§ **POLECENIE A**
W jakich zawodach, według podanego fragmentu, dobrze sprawdza się możliwość korzystania z dodatkowego boosta kilka razy na wyścig?

§ **PODANY FRAGMENT**
---

Powinni zrobić coś z tym KERSem - w tej chwili to system bardziej obronny niż ofensywny. Zlikwidować całkowicie to ustrojstwo, albo jeżeli rzeczywiście może być to przydtne w technologii cywilnej to niech będzie aktywowane razem z DRS jednym guziczkiem.
Zamiast wprowadzać strefy i zamotane przepisy dali by kierowcom możliwość stosowania dodatkowego boosta z obu systemów kilka razy na wyścig. Dobrze spisuje się coś takiego w Pucharze Porsche gdzie np. dwóch liderów walczy ze sobą zużywając boosty i schodząc z optymalnej lini jazdy, trzeci ich dochodzi i wyprzedza, a później broni się, aż zużyje swoje boosty i znowu liderzy go przeskakują.
Docelowo niech wprowadzą wreszcie to turbo z boostem, a jak już ma być ekologicznie to moze wyśrubowane normy emisji CO2, spalania - napewno bardziej to przydatne w cywilnych samochodach niż
DRS i dopalanie kosztem większego zużycia paliwa dmuchanych wydechów. Mogli by też spokojnie skrócić dystans wyścigu o 1/3 i dalej zwiąkszać wymagania wytrzymałościowe na skrzynie, silniki itd., systemy kontroli trakcji też można by wykorzystać w cywilu (chociaż jak pokazuje przykład Felipe to może lepiej, że nie ma tych elektronicznych wspomagaczy, co premiuje umiejętności kierowców)
Zamiast KERS-u powinni wbudować w silnik turbinę parową. Jeszcze bardziej ekologiczne, silnik to prawdziwy kocioł, więc co za problem? Pół wyścigu na benzynie, pół na parze :)
Gość jest irytujący ale ciężko się z nim nie zgodzić. Dla mnie największa głupota tego sezonu to DRS
Nie może być F1 bez Ferrari. Jednakże facet ma trochę racji...
Simi, 15.04.2011 16:39 | | |
Może ludzie u władzy wreszcie się ockną. Dzięki nim, F1 nie jest już tak fajna jak jeszcze sześć lat temu.
Powinni z powrotem wprowadzić tankowanie w czasie wyścigu , wtedy również wyścigi miały więcej koloru, rzeczywiście trudno się nie zgodzić z wypowiedzią Montezemolo, wyścigi dużo straciły na atrakcyjności. A jeszcze dodając do tego brak naszego jedynaka w F1. Jeżeli Ferrari wycofa się z wyścigów to gdzie skoczy nasz jedynak? :) Pozdrowienia dla wszystkich.

---

§ **DANE WEJŚCIOWE**
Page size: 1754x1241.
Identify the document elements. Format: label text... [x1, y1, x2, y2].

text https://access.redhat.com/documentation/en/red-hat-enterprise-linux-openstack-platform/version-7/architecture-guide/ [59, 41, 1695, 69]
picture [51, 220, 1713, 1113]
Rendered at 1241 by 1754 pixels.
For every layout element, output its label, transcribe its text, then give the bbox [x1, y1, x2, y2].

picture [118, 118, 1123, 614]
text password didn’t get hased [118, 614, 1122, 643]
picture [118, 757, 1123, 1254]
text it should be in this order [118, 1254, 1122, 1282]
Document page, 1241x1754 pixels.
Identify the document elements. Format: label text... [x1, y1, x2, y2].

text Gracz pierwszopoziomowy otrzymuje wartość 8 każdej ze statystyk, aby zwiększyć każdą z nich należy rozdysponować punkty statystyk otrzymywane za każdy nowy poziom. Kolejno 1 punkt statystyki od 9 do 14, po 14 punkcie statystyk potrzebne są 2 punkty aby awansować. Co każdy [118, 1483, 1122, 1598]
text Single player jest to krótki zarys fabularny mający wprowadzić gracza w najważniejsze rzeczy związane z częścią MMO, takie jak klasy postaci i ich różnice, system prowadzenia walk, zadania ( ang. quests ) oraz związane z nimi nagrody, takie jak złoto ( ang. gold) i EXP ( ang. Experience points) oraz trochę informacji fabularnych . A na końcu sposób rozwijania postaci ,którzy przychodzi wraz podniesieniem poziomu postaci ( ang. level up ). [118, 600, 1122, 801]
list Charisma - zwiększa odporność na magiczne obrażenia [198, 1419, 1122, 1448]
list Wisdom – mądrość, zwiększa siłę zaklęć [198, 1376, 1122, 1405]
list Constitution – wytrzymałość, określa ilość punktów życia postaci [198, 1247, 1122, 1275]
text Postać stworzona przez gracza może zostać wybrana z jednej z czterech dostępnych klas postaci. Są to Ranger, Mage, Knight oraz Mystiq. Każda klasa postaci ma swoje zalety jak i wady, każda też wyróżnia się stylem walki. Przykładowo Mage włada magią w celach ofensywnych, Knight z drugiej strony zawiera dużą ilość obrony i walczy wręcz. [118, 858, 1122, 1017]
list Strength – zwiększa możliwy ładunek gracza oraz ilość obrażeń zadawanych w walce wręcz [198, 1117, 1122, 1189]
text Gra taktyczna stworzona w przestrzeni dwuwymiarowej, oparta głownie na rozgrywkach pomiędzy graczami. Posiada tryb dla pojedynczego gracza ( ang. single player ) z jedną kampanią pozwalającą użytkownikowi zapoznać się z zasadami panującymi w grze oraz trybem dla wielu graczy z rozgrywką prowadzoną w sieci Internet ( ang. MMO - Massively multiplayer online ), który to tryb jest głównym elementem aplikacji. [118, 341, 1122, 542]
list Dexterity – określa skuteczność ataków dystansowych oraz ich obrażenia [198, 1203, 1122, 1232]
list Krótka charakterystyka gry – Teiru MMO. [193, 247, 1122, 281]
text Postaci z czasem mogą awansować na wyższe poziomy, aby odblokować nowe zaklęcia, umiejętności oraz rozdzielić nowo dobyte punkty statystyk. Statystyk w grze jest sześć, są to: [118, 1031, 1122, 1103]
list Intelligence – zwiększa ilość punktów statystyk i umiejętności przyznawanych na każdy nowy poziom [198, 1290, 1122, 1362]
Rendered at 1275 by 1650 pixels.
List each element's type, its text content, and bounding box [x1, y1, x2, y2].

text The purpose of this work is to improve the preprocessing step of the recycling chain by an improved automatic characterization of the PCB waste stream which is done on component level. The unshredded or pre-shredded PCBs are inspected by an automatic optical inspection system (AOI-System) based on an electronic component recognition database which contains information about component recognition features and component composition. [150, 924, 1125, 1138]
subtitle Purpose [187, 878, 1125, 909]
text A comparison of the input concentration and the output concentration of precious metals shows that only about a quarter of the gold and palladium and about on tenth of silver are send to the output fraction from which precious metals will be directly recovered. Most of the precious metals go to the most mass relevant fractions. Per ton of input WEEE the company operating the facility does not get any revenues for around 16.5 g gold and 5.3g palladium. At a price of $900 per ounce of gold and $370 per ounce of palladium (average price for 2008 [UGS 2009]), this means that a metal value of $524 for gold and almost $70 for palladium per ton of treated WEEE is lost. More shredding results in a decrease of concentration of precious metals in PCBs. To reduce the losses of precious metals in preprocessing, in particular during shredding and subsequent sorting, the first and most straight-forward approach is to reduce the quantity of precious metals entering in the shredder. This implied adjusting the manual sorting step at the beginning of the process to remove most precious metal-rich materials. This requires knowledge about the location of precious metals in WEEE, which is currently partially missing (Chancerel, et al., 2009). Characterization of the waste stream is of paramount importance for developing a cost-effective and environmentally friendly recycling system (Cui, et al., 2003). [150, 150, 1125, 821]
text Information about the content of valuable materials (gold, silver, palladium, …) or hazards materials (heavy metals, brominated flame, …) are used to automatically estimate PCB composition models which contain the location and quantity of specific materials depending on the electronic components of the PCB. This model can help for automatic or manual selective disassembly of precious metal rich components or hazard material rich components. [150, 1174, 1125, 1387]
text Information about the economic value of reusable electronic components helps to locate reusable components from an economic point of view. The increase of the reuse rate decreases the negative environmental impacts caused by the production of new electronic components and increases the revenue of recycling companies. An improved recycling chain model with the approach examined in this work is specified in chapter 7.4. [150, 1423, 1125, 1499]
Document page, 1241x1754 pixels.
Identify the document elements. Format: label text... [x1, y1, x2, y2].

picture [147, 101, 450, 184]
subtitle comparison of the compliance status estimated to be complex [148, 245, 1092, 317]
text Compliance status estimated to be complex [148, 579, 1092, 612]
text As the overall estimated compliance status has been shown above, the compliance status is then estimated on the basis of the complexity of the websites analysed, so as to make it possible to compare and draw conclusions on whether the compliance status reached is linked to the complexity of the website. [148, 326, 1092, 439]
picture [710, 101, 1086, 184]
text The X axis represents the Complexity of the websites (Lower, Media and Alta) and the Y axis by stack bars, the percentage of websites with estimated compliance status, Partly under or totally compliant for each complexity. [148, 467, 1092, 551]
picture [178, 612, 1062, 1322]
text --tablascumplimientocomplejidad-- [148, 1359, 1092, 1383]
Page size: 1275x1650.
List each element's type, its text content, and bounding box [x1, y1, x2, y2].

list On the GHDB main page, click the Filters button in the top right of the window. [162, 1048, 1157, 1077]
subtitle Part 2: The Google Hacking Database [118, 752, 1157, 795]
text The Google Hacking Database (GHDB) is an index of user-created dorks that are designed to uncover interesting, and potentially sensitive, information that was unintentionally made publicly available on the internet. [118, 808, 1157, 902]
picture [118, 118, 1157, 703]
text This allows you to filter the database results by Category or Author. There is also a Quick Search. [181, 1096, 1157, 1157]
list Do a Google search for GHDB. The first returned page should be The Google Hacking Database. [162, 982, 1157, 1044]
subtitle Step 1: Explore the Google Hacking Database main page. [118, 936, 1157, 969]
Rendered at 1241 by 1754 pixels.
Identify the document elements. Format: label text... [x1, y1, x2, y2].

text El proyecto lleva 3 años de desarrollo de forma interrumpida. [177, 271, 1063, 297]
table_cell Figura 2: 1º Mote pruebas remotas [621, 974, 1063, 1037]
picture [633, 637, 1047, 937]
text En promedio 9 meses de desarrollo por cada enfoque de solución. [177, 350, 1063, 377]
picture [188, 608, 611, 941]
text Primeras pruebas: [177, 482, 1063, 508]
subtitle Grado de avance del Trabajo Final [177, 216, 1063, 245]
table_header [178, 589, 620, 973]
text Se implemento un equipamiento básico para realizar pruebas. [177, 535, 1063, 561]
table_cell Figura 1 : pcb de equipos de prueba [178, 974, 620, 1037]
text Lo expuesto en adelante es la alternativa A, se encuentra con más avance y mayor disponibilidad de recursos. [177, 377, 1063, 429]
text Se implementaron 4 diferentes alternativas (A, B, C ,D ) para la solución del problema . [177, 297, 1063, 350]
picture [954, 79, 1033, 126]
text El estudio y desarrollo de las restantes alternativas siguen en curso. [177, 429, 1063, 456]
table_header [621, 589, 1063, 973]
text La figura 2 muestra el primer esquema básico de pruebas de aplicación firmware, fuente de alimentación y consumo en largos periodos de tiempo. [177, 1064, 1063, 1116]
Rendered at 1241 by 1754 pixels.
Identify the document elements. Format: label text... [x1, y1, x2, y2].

---

§ **POLECENIE B**
Przepisz z listingu bez żadnych zmian wszystko od wiersza zawierającego „text The purpose” aż do wiersza zawierającego „subtitle Purpose [187, 878, 1125, 909]”, łącznie z oboma tymi wierszami.

§ **WYNIK A**
W Pucharze Porsche.

§ **WYNIK B**
text The purpose of this work is to improve the preprocessing step of the recycling chain by an improved automatic characterization of the PCB waste stream which is done on component level. The unshredded or pre-shredded PCBs are inspected by an automatic optical inspection system (AOI-System) based on an electronic component recognition database which contains information about component recognition features and component composition. [150, 924, 1125, 1138]
subtitle Purpose [187, 878, 1125, 909]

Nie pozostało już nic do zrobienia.